:: Exercise instructions ::
Copy the records line for line, from the very first line down through the line that contains "film Elf™, brought". Leave out the pictures.

:: The input ::

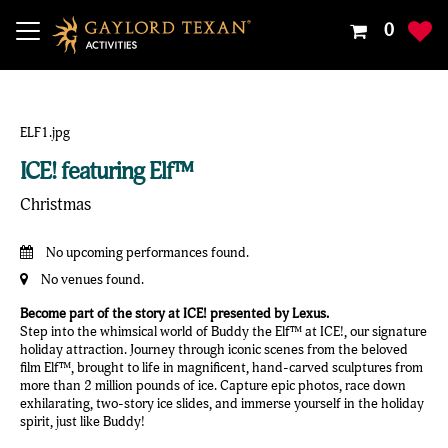
Your
0
Shoppin
Cart
Is
Empty
ICE! featuring Elf™
Christmas
No upcoming performances found.
No venues found.
Become part of the story at ICE! presented by Lexus.
Step into the whimsical world of Buddy the Elf™ at ICE!, our signature
holiday attraction. Journey through iconic scenes from the beloved
film Elf™, brought to life in magnificent, hand-carved sculptures from
more than 2 million pounds of ice. Capture epic photos, race down
exhilarating, two-story ice slides, and immerse yourself in the holiday
spirit, just like Buddy!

:: Solution to this exercise ::
Your
0
Shoppin
Cart
Is
Empty
ICE! featuring Elf™
Christmas
No upcoming performances found.
No venues found.
Become part of the story at ICE! presented by Lexus.
Step into the whimsical world of Buddy the Elf™ at ICE!, our signature
holiday attraction. Journey through iconic scenes from the beloved
film Elf™, brought to life in magnificent, hand-carved sculptures from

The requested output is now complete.